Аминь, конечно. Ты мне муж и защитник, но кто бы тебя самого сейчас защитил, истерзанного и избитого? — думает Кэт. Но ничего не говорит, а только перехватывает поудобнее тяжелое, выскальзывающее из рук тело милорда. И наблюдает, как в глубине орехово-зеленых глаз плещется неразбавленная ярость. В глубине круглых глаз служанки, впервые не похожих ни на птичьи, ни на овечьи, плещется неразбавленная ярость. Мурмур не хочет отдавать Велиару ни Саграду, ни Китти. Герцог ада просчитался, разделив одно смертное тело с князем. И вот сюзерен не просто заявляет свое jus primae noctis[96] — он отбирает у демона женщину, которую тот привык считать своей. За годы сосуществования Мурмур и Велиара в теле графа Солсбери, сатаниста, разбойника и убийцы, они привыкли считать пиратку Кэт — своей.

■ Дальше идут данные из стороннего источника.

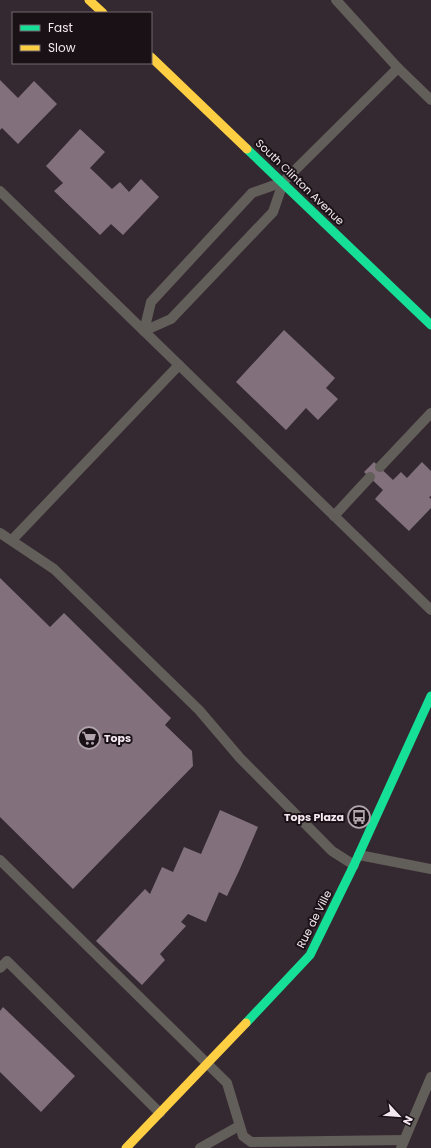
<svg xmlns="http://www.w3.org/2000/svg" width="431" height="1148" viewBox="0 0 431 1148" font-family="Poppins,sans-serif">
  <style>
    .building { fill: #82717d }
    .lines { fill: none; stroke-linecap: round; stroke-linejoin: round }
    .lane { stroke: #625e59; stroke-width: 10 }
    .fast { stroke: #16e098; stroke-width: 9 }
    .slow { stroke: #ffcf43; stroke-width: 9 }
    .labels { text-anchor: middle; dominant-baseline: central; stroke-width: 4; stroke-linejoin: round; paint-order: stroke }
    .street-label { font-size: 11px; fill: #f4e7ef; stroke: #1a1117 }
    .poi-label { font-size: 11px; font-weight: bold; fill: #f4e7ef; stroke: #1a1117; text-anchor: start }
  </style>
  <rect width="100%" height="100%" fill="#342931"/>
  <!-- building -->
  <g class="building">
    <polygon points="0,80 18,98 34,81 57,104 18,144 2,128 0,130"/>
    <polygon points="80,129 105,152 90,168 112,189 120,182 129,192 141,179 159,197 123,235 111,224 100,235 54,191 63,183 46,166"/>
    <polygon points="284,330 335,378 326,388 338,399 318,420 306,408 286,430 236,382"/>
    <polygon points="374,462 393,480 401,472 407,478 422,462 431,471 431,496 429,497 431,499 431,508 409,531 375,499 383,490 364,472"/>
    <polygon points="0,578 50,627 64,613 171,718 165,725 192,751 193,766 73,889 0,817"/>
    <polygon points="220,810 258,827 239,871 227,896 219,892 206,922 188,914 181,922 186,926 160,954 165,960 142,985 96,941 145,889 150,894 162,867 173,872 184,847 201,854"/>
    <polygon points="3,1007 75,1076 41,1112 0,1072 0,1011"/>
  </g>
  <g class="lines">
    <!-- lane -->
    <g class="lane">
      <polyline points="336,0 398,68 431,100"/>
      <polyline points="0,191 431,610"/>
      <polyline points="144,331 151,302 252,193 283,182 398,68"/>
      <polyline points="144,331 171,319 273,212 283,183"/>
      <polyline points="380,467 431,413"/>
      <polyline points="334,516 370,477"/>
      <polyline points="0,533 54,569 199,710 240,758 332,851 354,865"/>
      <polyline points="12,540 179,365"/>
      <polyline points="359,855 431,869"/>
      <polyline points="0,860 227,1083 243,1136 251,1142 404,1140"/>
      <polyline points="0,968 7,961 160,1113"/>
      <polyline points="200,1148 239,1126"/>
      <polyline points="401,1148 431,1077"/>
    </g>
    <!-- fast -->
    <g class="fast">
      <polyline points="247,149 431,325"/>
      <polyline points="246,1023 310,955 354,865 431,696"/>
    </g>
    <!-- slow -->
    <g class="slow">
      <polyline points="89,0 103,13"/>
      <polyline points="151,57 247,149"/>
      <polyline points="126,1148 246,1023"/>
    </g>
  </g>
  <!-- icons -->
  <defs>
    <g id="supermarket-ring" transform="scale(1.15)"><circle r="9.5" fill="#1a1117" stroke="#b1a4ac" stroke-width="1.5"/><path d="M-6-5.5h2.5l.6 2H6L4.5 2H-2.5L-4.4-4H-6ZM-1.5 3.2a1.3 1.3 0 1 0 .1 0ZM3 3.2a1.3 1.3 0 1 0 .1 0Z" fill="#b1a4ac"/></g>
    <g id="bus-ring" transform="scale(1.15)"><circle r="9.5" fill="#1a1117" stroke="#b1a4ac" stroke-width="1.5"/><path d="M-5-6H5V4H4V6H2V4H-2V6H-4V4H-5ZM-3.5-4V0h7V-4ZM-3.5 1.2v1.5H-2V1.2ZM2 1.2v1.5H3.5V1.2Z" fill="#b1a4ac"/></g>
  </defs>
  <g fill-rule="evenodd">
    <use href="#supermarket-ring" x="89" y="738"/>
    <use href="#bus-ring" x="359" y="817"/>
  </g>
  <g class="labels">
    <!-- street labels -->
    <g class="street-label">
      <text transform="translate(300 182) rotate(44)">South Clinton Avenue</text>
      <text transform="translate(314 919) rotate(-63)">Rue de Ville</text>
    </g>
    <!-- poi labels -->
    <g class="poi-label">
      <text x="104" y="738">Tops</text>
      <text x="344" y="817" text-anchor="end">Tops Plaza</text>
    </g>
  </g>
  <!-- legend -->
  <rect x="12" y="12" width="140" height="52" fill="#1a1117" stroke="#71676d"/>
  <rect x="20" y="25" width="20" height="6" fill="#16e098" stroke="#71676d"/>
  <text x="48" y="32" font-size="12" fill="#f4e7ef">Fast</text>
  <rect x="20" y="45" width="20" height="6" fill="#ffcf43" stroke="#71676d"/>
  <text x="48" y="52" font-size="12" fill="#f4e7ef">Slow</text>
  <!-- north arrow -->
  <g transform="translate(399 1116) rotate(116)" stroke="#1a1117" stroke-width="3" paint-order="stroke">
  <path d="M0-3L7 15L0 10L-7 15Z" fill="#f4e7ef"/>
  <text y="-6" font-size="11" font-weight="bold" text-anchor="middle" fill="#f4e7ef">N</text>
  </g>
</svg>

Вместе они резали людей, как скот. Вместе жгли деревни береговых жителей. Вместе буянили в портовых кабаках. Вместе делали ребенка Священной Шлюхе.
А теперь один из них изгнан и должен смириться с тем, что второй получает Саграду. Всю, без остатка, как она есть — с младенцем в чреве и с опаленной, разорванной надвое сутью.
Кэт не двигается с места, стоит, обнимая Сесила и глядит на Рибку неотрывно, следит за опустевшим телом, оставшимся от бедной служанки. Душа Ребекки, как и душа безумного — не пора ли сказать «покойного»? — графа Солсбери вряд ли выдержала атаку демона. Всезнающая Абигаэль дает пиратке почувствовать, на что это похоже: как будто цепной книппель[97] в облаке раскаленного газа врезается в живое тело, не успевающее и содрогнуться перед смертью. Цепь охлестывает, рвет и ломает, прожигает насквозь, терзает уже мертвую плоть, точно адская гончая, а душа тает, искрашивается, словно изгрызенная кость.